Based on blood samples drawn on day 0 of the study, several of the animals whose rabies vaccinations were out-of-date had acceptable and even high rabies antibody titers pre-booster. Examples:
- A dog that was 3 months overdue for a 3-year vaccination had a pre-booster titer of 9.7 IU/mL
- A dog 5.5 months overdue for a 3-year vaccination had a pre-booster titer of 12 IU/mL
- A dog 2 years overdue for a 1-year vaccination had a pre-booster titer of 0.6 IU/mL, as did a dog 3.5 months overdue for a 1-year vaccination
- A dog 1.5 years overdue for a 1-year vaccination had a pre-booster titer of 1.8 IU/mL
- A cat 9 months overdue for a 3-year vaccination had a pre-booster titer of 12 IU/mL
For the entire group of 74 dogs, those with current vaccinations (55) had a median pre-booster titer of 2.6 IU/mL. The remaining 19 dogs with out-of-date vaccinations had a median pre-booster titer of 2.0 IU/mL –well over the ≥ 0.5 IU/mL that indicates protection against the virus.
Of the 33 kitties, 7 had a current rabies vaccination and the remaining 26 were overdue. The cats with a current vaccine had a median pre-booster titer of 2.4 IU/mL, and interestingly, the kitties whose vaccinations were out-of-date had a median pre-booster titer of 6.3 IU/mL – again, well over the ≥ 0.5 IU/mL target.
This means the vast majority of pets in the study, whether they had a current rabies vaccination or were overdue for a 1- or 3-year vaccine, had adequate rabies neutralizing antibody titers and were protected in the event of exposure to the virus prior to receiving a rabies booster.
Will the New Guidelines Change State Rabies Vaccination Laws?
Unfortunately, the veterinary community can only provide recommendations with regard to the management of pets exposed to rabies. According to Dr. Richard Ford, an emeritus professor at North Carolina State University College of Veterinary Medicine:
“The application, interpretation and enforcement of rabies vaccination laws can vary significantly from state to state, and even county to county. Complex and sometimes conflicting rabies laws can lead to considerable confusion, misinterpretation of state and local statutes and inappropriate actions on the part of individual practitioners.”

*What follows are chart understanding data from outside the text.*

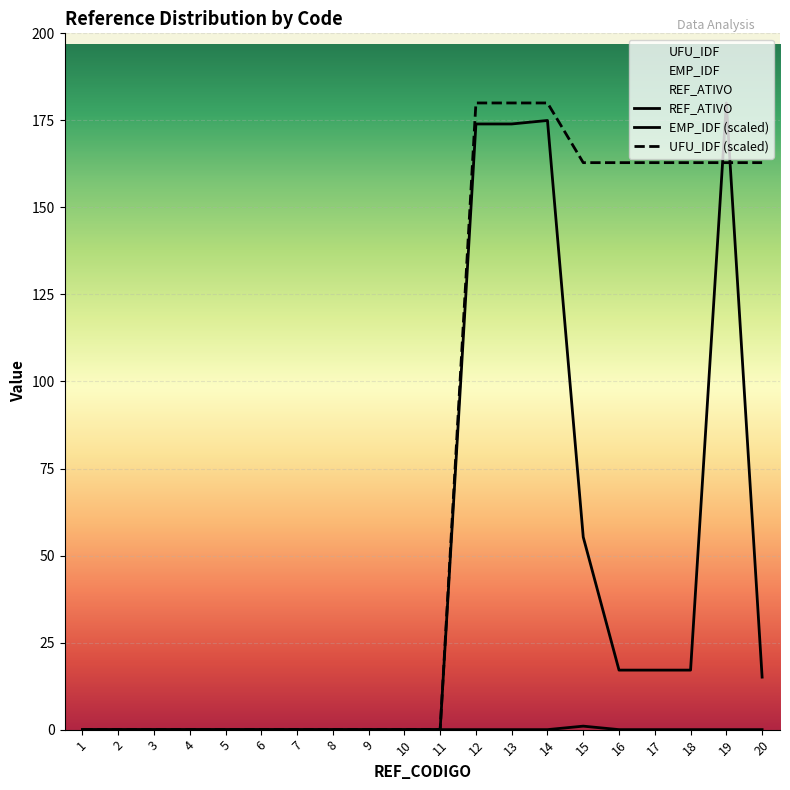

Is the value of EMP_IDF at 16 greater than the value of REF_ATIVO at 4?

Yes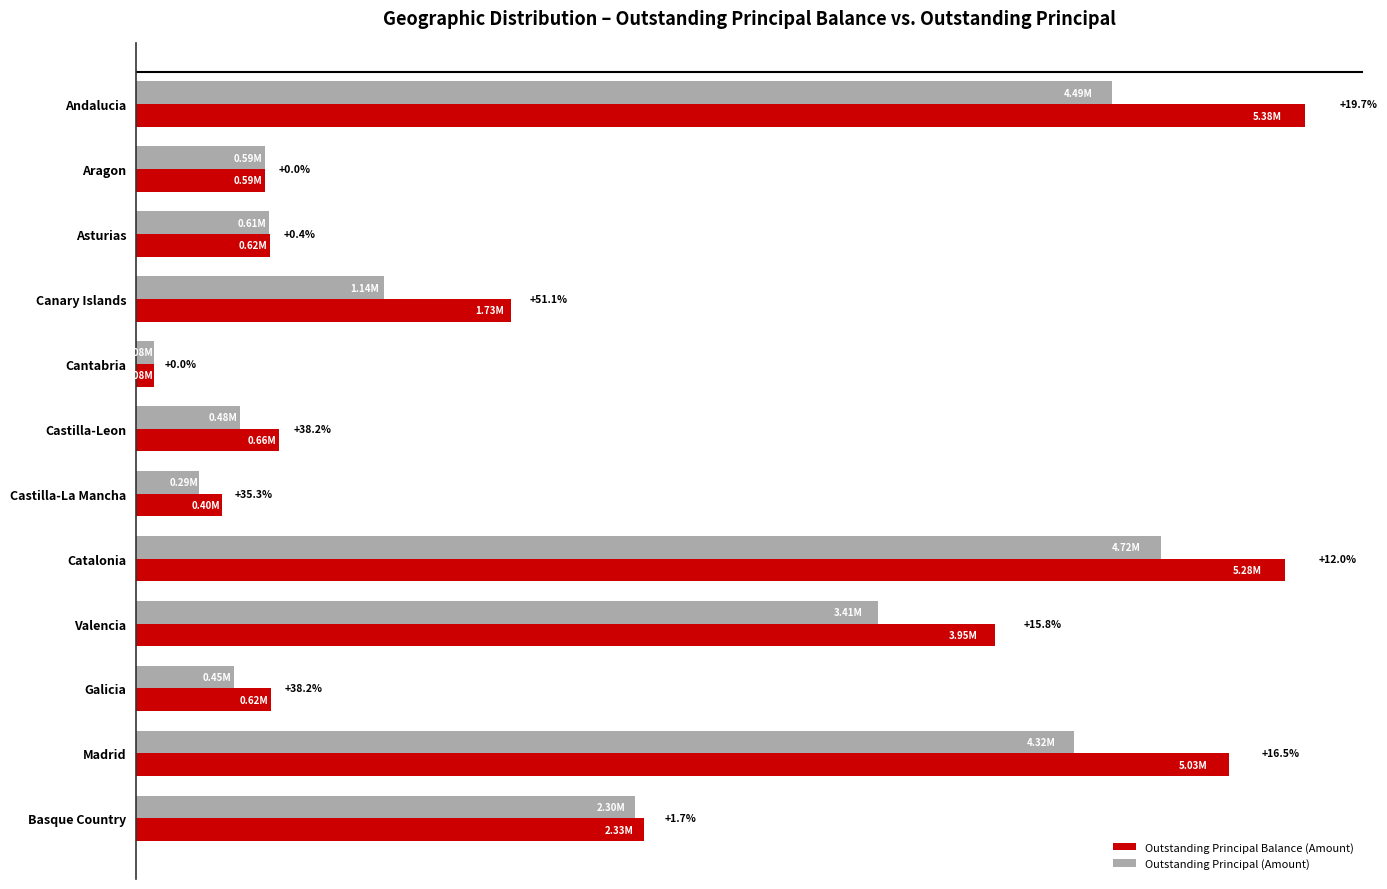

What is the value of the Outstanding Principal (Amount) bar at the 4th from the left?

1142741.7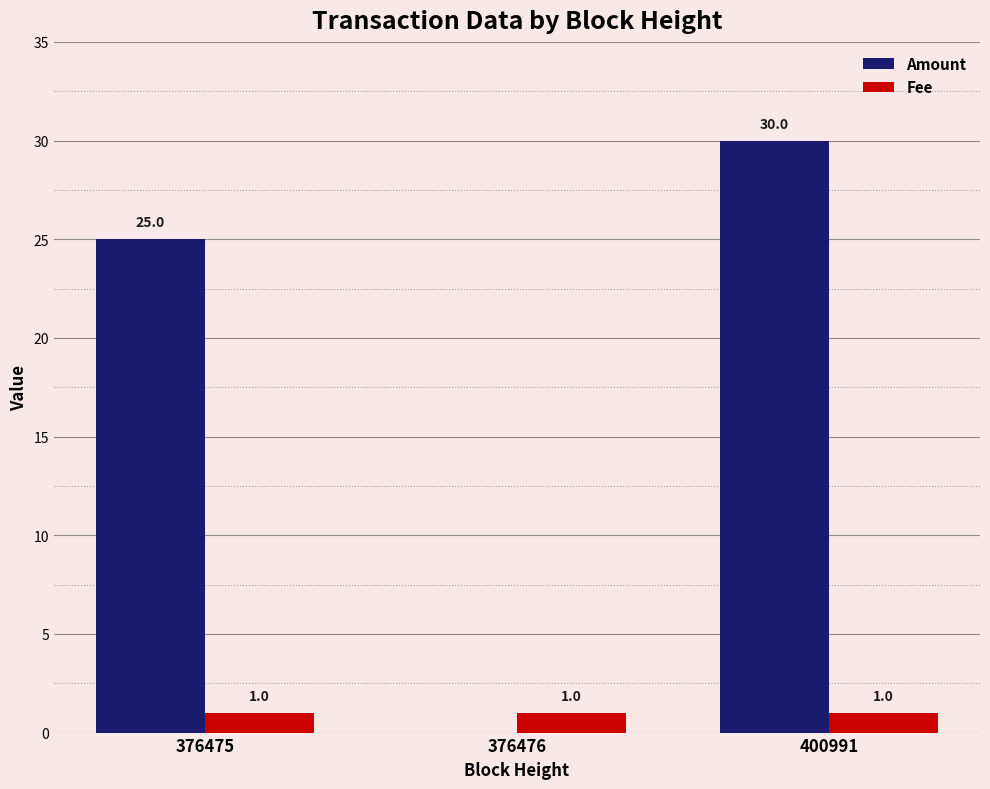

Is it true that Amount equals 34 at 376475?

False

As Dr. Jean Dodds, veterinary vaccine authority and chairperson of the American Holistic Veterinary Medical Association (AHVMA) Communications Committee, points out in a press release titled “Changes Sought to Rabies Vaccination Laws Based on Scientific Research”:
“Until legal changes occur, animal guardians and veterinarians must comply with existing legal statutes. Rabies serum antibody titering can be performed for information, documentation, and to satisfy export and import requirements, but this does not replace the legal requirement for rabies booster vaccinations.”4
Hopefully, I’ll have more good news to report in the near future about states adopting the new recommendations in the Compendium of Animal Rabies Prevention and Control, 2016.
In the meantime, you can bookmark RabiesAware.org, a new site (sponsored by the veterinary drug company Merial) that “provides rapid access to current, validated state-level laws and regulations on rabies vaccination.” The information is a resource for veterinarians, but pet guardians will also find it useful. The site is still being populated as of this writing, so not every state has information available yet.